I nod. My knees have begun to shake and I find that it’s hard to stand. But I can’t think about that right now. Right now I need to focus on the task at hand. “Or you could do that, too,” I concede. But I don’t mean it. Of course I don’t mean it. It’s a strategy, a scheme. I’m building rapport with Genevieve, trying to earn her trust. My words, my tone of voice, are slow and calm, hoping that Genevieve’s will follow suit. That Genevieve’s words—or more importantly her actions and behavior—will be slow and calm like mine. “You have every right to be angry, Genevieve.”
“That’s right,” Genevieve says as she draws closer to Ingrid, knife in hand. She stares her mother in the eye and says, “I’m angry.” And it’s the look of resignation in Ingrid’s eye that terrifies me the most, the fact that she could right now give up. Let Genevieve take her life. Ingrid looks to be tired, droopy, spent. Her body sags, her posture slumped, the wooden smile that usually commandeers her face now gone. She doesn’t even have the energy or desire to sustain a fake smile. She runs a hand through her hair making it stand erect, and in the course of ten or twenty or thirty minutes begins to age, decades at a time. Ingrid turns sixty, then seventy, and then eighty before my very eyes. She takes on the appearance of a decrepit old lady.
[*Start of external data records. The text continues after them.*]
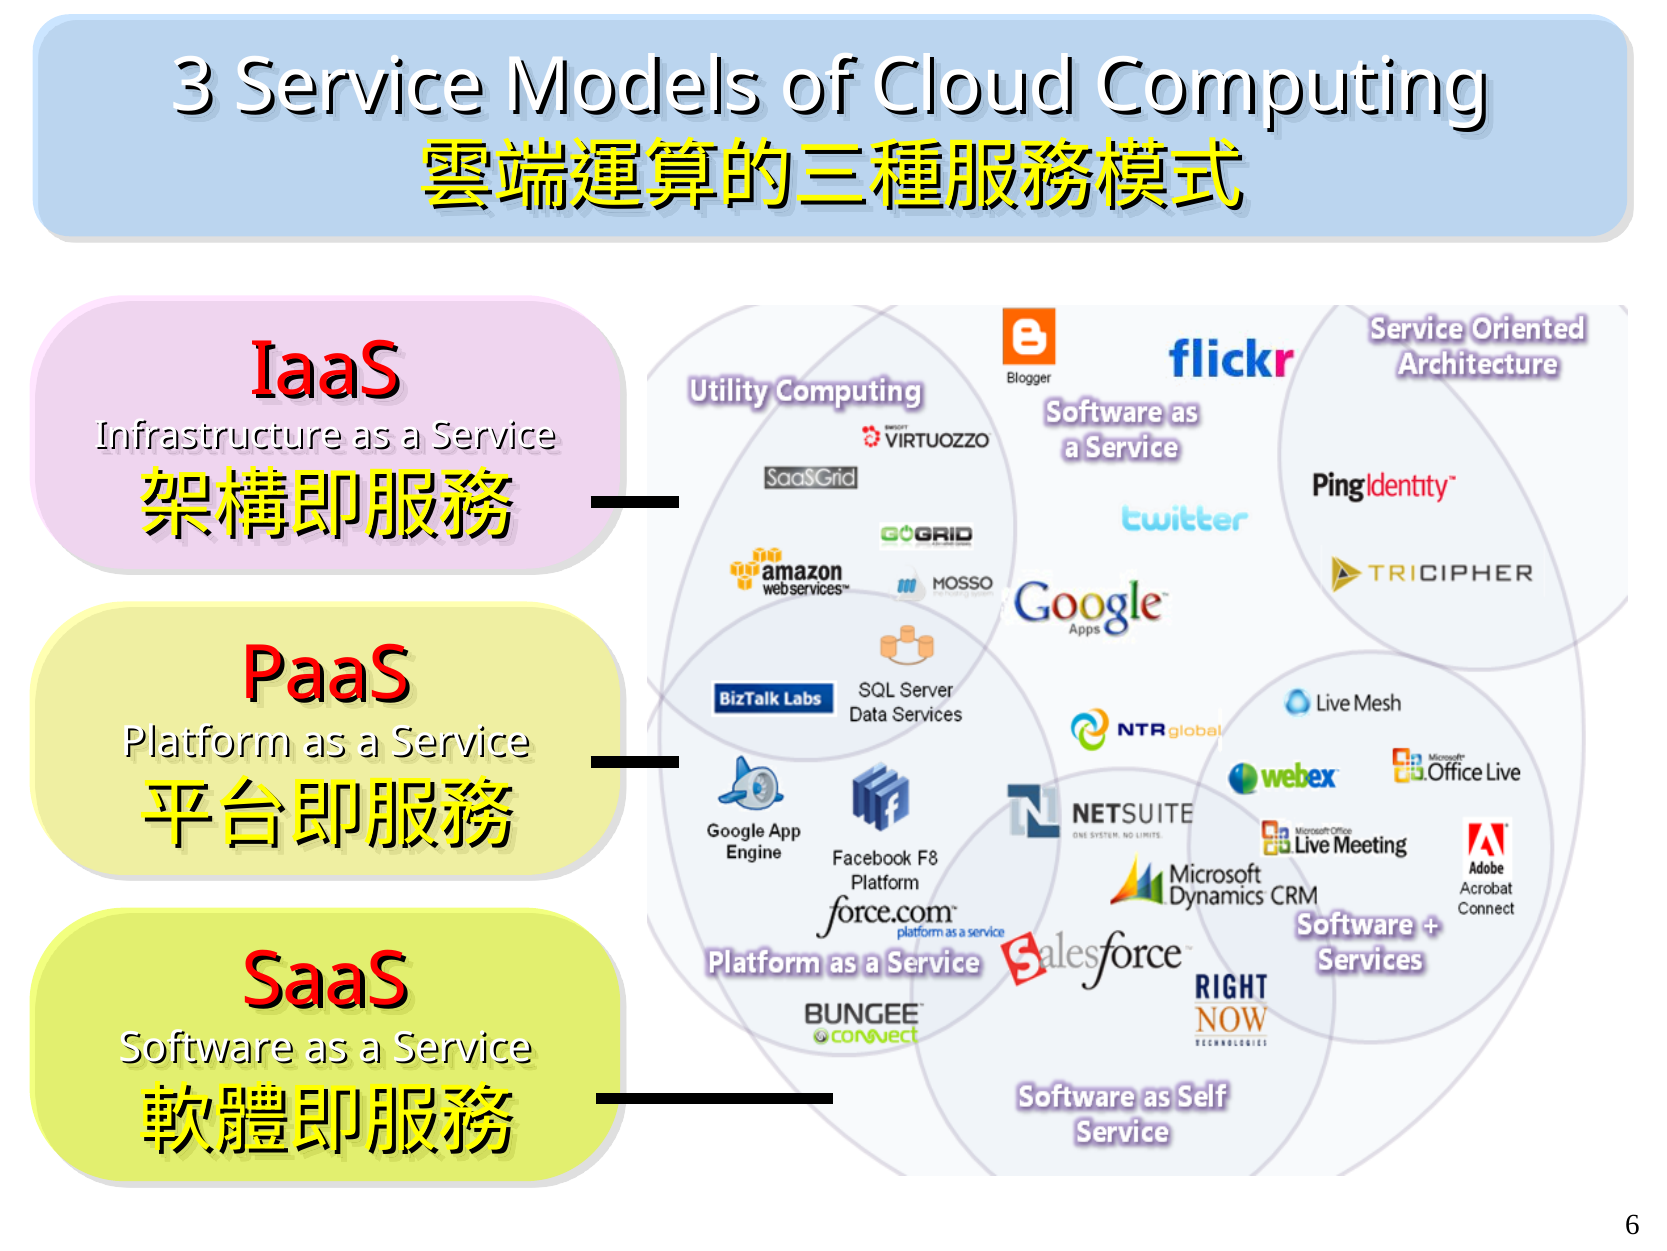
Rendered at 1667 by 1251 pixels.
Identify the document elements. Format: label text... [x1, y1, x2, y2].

text_box IaaS Infrastructure as a Service 架構即服務 [29, 295, 621, 569]
text_box 3 Service Models of Cloud Computing 雲端運算的三種服務模式 [32, 14, 1628, 237]
picture [647, 305, 1628, 1176]
text_box PaaS Platform as a Service 平台即服務 [29, 601, 621, 875]
text_box SaaS Software as a Service 軟體即服務 [29, 907, 621, 1182]
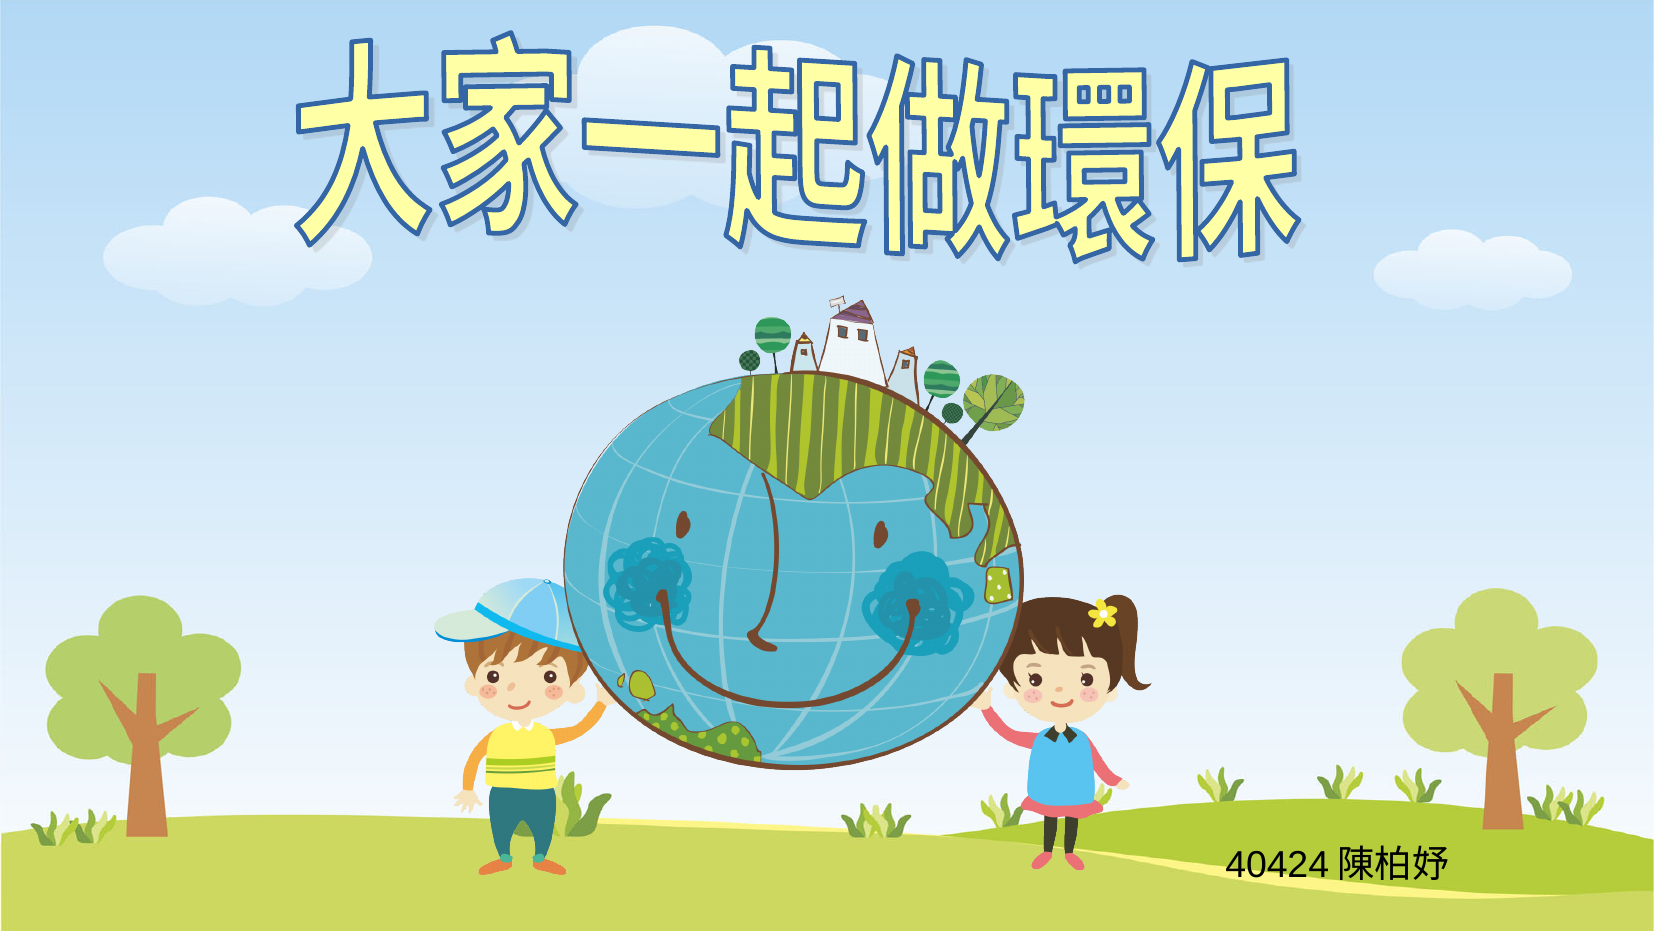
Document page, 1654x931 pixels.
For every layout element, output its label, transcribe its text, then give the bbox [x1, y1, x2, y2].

text_box 大家一起做環保 [584, 119, 718, 156]
text_box 大家一起做環保 [907, 59, 1009, 260]
text_box 大家一起做環保 [441, 85, 577, 234]
picture [0, 0, 1654, 931]
text_box 大家一起做環保 [443, 32, 570, 101]
text_box 40424陳柏妤 [1210, 826, 1506, 892]
text_box 大家一起做環保 [1014, 74, 1153, 263]
text_box 大家一起做環保 [799, 60, 863, 208]
text_box 大家一起做環保 [1060, 124, 1150, 146]
text_box 大家一起做環保 [1065, 69, 1145, 119]
text_box 大家一起做環保 [1197, 59, 1299, 256]
text_box 大家一起做環保 [1158, 61, 1209, 260]
text_box 大家一起做環保 [296, 40, 431, 246]
text_box 大家一起做環保 [868, 55, 913, 254]
text_box 大家一起做環保 [725, 47, 865, 248]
“Doesn’t matter, anyway,” says Genevieve. “Those sirens aren’t coming here,” as her eyes follow mine out the window to a mantle of smoke. The fire. There are flames now, what I imagine to be orange and red serpents that reach into the sky a mile or a half mile from here. But from where I stand, all I see is smoke. “Seems someone left the heater on in that old, abandoned home.”
And then she laughs.
She burned the dang thing down once and for all.
Ingrid then asks, “Where’s Esther?” her words coming out in a desperate whisper, and Genevieve laughs again, and says, “Esther is dead.” Esther. Is. Dead.
“No,” says Ingrid. “You wouldn’t. You didn’t.”